Originally: Dissuasion, persuasion, manipulation
Lavalas fait encore parler de lui. Les nouvelles les plus percutantes nous viennent de l’extérieur, notamment de la République voisine.
On apprenait, en effet, le week-end écoulé la nouvelle – démentie mardi – de l’arrestation des sieurs René Civil et Paul Raymond à Santo Domingo. Ces deux chefs d’OP, l’un du Bel-Air et l’autre de Saint-Jean Bosco, s’étaient rendus tristement célèbres par la violence de leurs propos et les menaces proférées à l’endroit des membres de l’opposition sous Aristide II. Ils avaient ainsi sévi impunément plusieurs années durant. Ils seraient soupçonnés d’être partie prenante de « l’opération Bagdad ».
Par contre, l’interpellation – sous des motifs divers, allant de conspiration au trafic de stupéfiants – de plusieurs autres ténors du régime déchu, dont Clifford Larose, ex-directeur de l’Administration pénitentiaire nationale, est bien réelle. Le vice-consul haïtien à Santo Domingo, M. Harry Joseph, y va de révélations sensationnelles – non encore vérifiées – sur un vaste complot impliquant plus d’une centaine de personnes et devant aboutir à la réinstallation de J. B. Aristide au pouvoir autour du 28 février. Ce qui correspondrait au premier anniversaire de sa chute.
Dans la foulée, la nouvelle est tombée qu’une liste de 29 noms de personnalités lavalassiennes, dont J. B. Aristide et l’ex-premier ministre Yvon Neptune, a été transmise par le ministre de la Justice aux autorités judiciaires en vue de l’ouverture d’une enquête pour fins de corruption. Le Miami Herald, relayé par Radio Métropole (24 janvier), tire son information d’une entrevue avec le ministre Bernard Gousse. Le quotidien de la Floride souligne que « cette liste des 29 a été préparée par des enquêteurs haïtiens qui travaillent en étroite collaboration avec leurs homologues américains sur la corruption qui régnait sous le régime lavalas ».

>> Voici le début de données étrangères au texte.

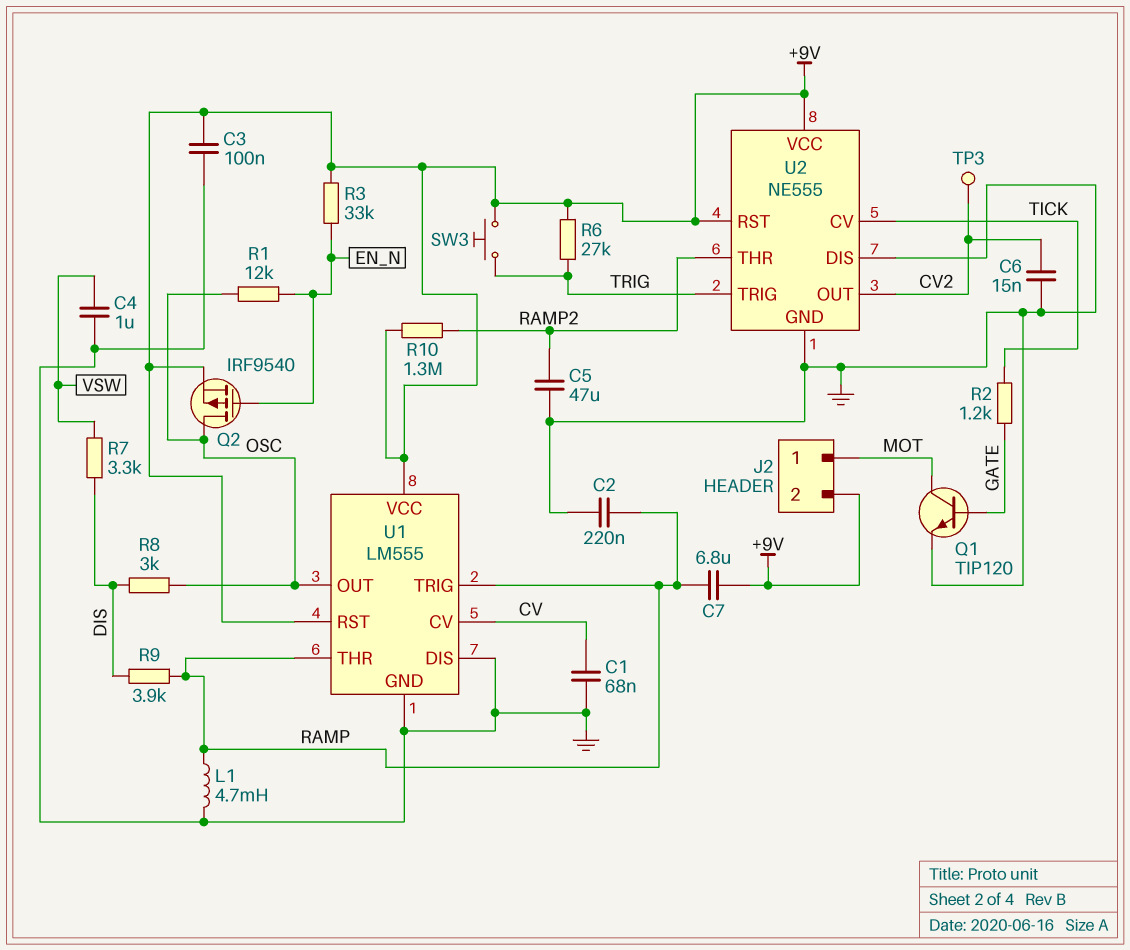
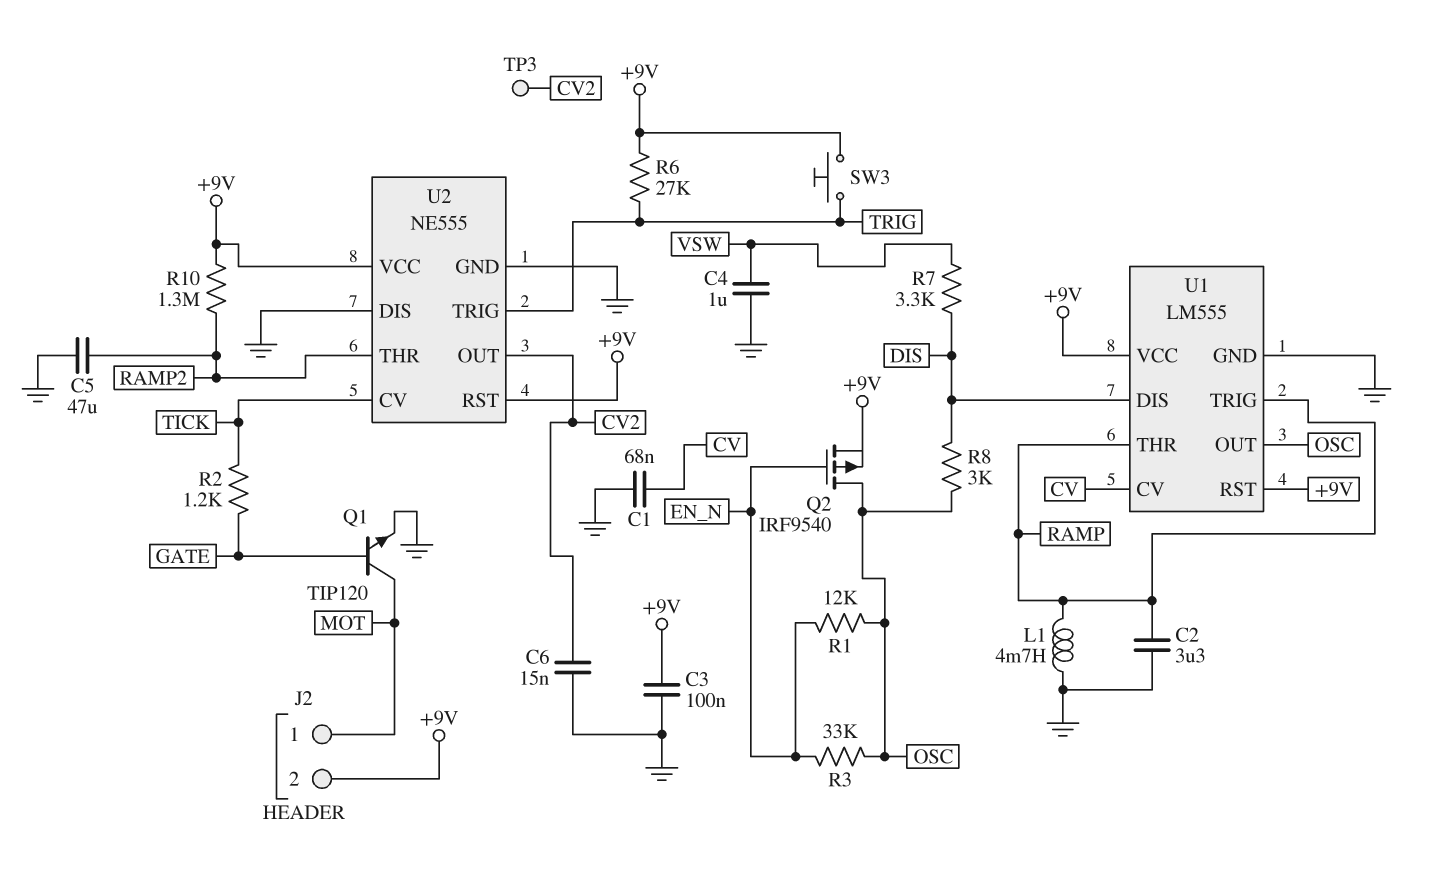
C2: 220nF (GND, RAMP) -> 3.3uF (GND, RAMP)
C7: 6.8uF (+9V, RAMP) -> none
R3: 33k (+9V, EN_N) -> 33k (EN_N, OSC)
R9: 3.9k (DIS, RAMP) -> none
U1 pin DIS: GND -> DIS

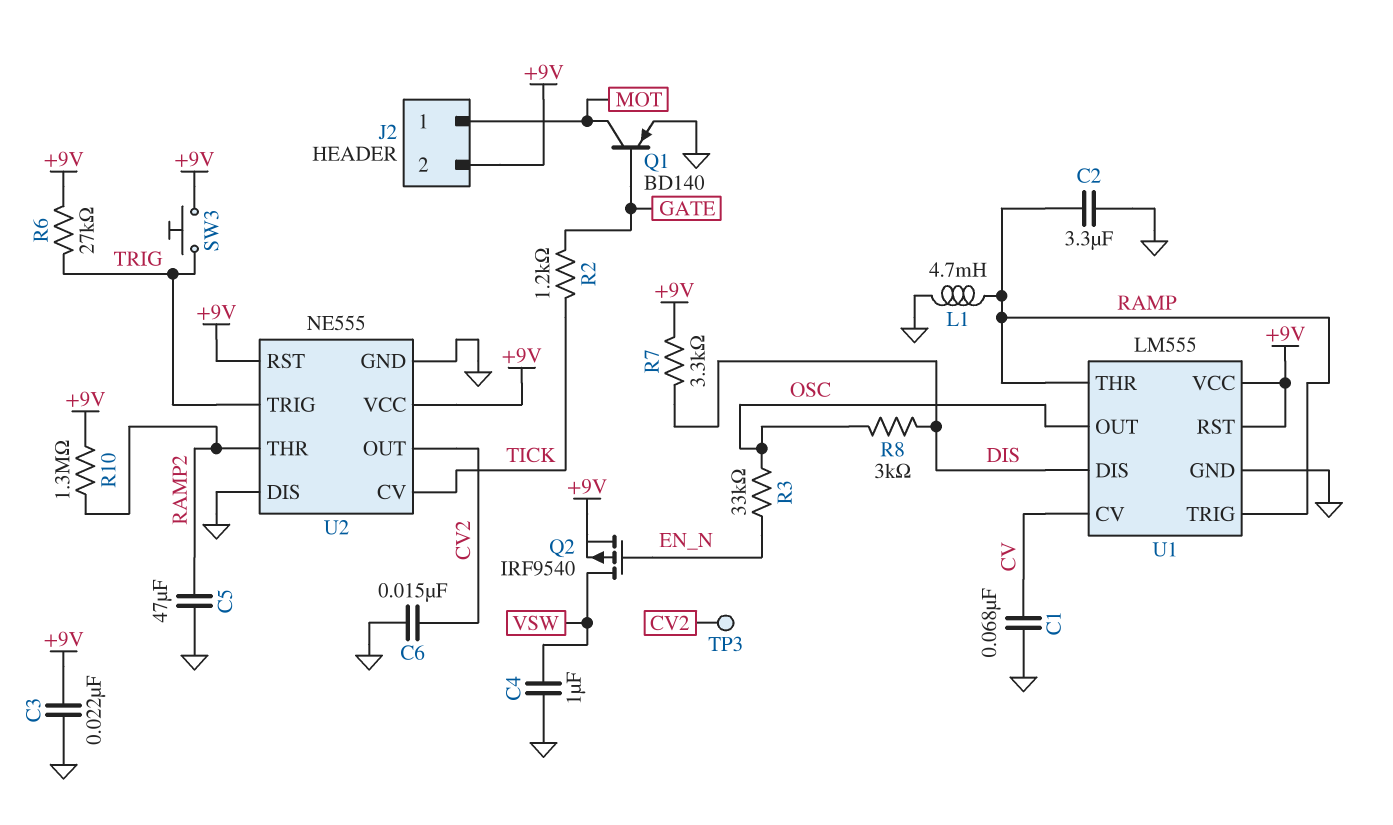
C3: 100nF (+9V, GND) -> 22nF (+9V, GND)
Q1: NPN TIP120 (B GATE, C MOT, E GND) -> PNP BD140 (B GATE, C MOT, E GND)
Q2: PMOS IRF9540 (G EN_N, D OSC, S +9V) -> PMOS IRF9540 (G EN_N, D VSW, S +9V)
R1: 12k (EN_N, OSC) -> none
R7: 3.3k (DIS, VSW) -> 3.3k (+9V, DIS)

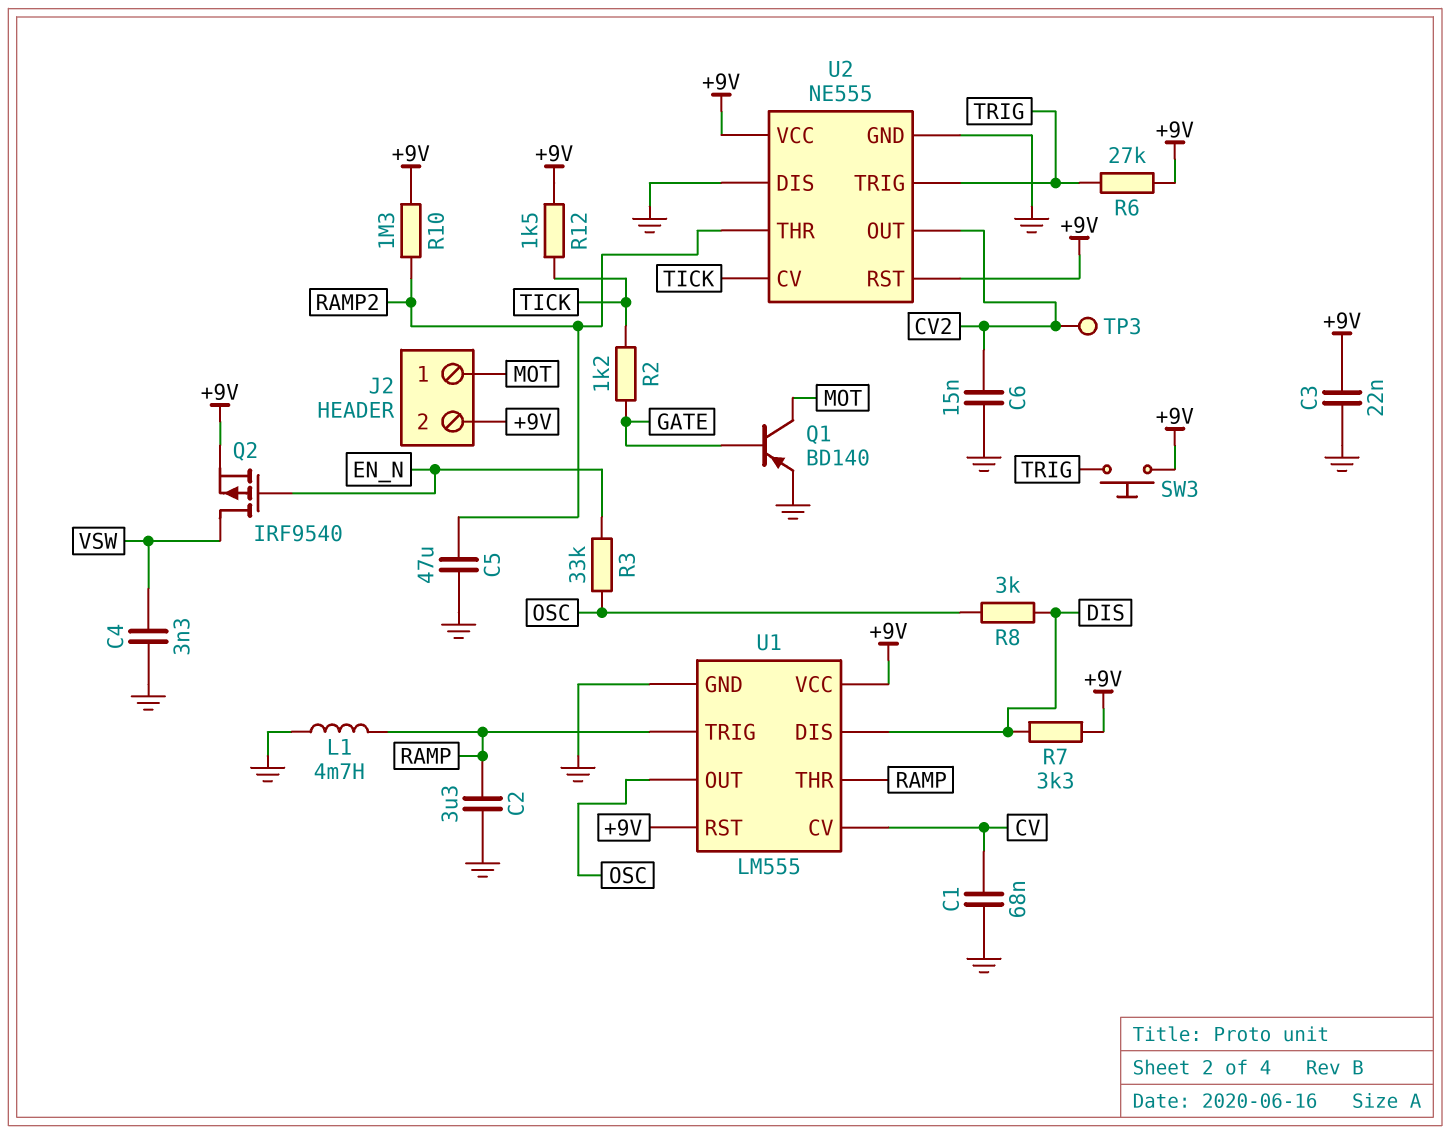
C4: 1uF (GND, VSW) -> 3.3nF (GND, VSW)
R12: none -> 1.5k (+9V, TICK)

D’un autre côté, les activistes du Bel-Air ont recommencé à bouger. Leurs actions destructrices, le dimanche 23 janvier, ont coûté la vie à deux habitants du quartier de Poste Marchand où trois maisons ont été incendiées.
Pour compléter le tableau de cette chronique lavalassienne, il faut signaler que quelques jours auparavant, on a fait état d’une rencontre à Pretoria entre J. B. Aristide, le président sud-africain Thabo M’Beki et le président de l’Union Africaine, M. Alpha Oumar Konaré. Ce dernier a parlé d’Haïti comme d’« un pays africain en dehors de l’Afrique » et, à ce titre, objet de la sollicitude de tous les pays africains. Est-ce à cela qu’on doit la diffusion d’une dépêche de l’agence Reuters, reprise par le correspondant de RFI, Jean-Michel Caroit, puis vigoureusement démentie par le gouvernement, selon laquelle celui-ci a envoyé un émissaire en Afrique du Sud ?
Jointe à cette dernière information, la rencontre des présidents en Afrique du Sud entretient de la confusion et fait penser à de la manipulation, sinon à une offensive de certains secteurs de la communauté internationale de resituer Aristide dans le jeu politique sous couvert de réconciliation nationale. En même temps, «l’opération Bagdad», si elle a faibli, n’est pas anéantie. On reconnaît là les méthodes aristidiennes.
Il n’en reste pas moins que la question haïtienne se joue sur d’autres plans, avec des acteurs autrement offensifs optant pour la dissuasion et la persuasion. Ce n’est pas pour rien, remarque la presse dominicaine, que les autorités du pays voisin sont intervenues contre les lavalassiens tout juste après la rencontre à Santo Domingo entre le représentant du secrétaire général de l’ONU, Juan Gabriel Valdès, et le président Leónel Fernandez. Et il n’y a pas de raison d’ignorer la détermination de l’ONU dont le Conseil de sécurité vient d’annoncer que la MINUSTAH devra rester en Haïti « aussi longtemps que nécessaire », pas plus que celle des puissances moyennes (Brésil, Argentine, Chili) œuvrant sur le terrain sous mandat de l’ONU.
Seulement voilà : ces dernières font montre d’originalité dans leur intervention. Mais pour tout ce monde, l’objectif est le même : une normalisation durable garantie par une classe politique responsable. Valdès l’a bien compris qui utilise toutes les tribunes de l’intérieur et de l’extérieur pour presser les bailleurs de fonds d’honorer leurs engagements et les forces politiques haïtiennes d’engager le dialogue national. Avec à l’horizon, des élections réussies.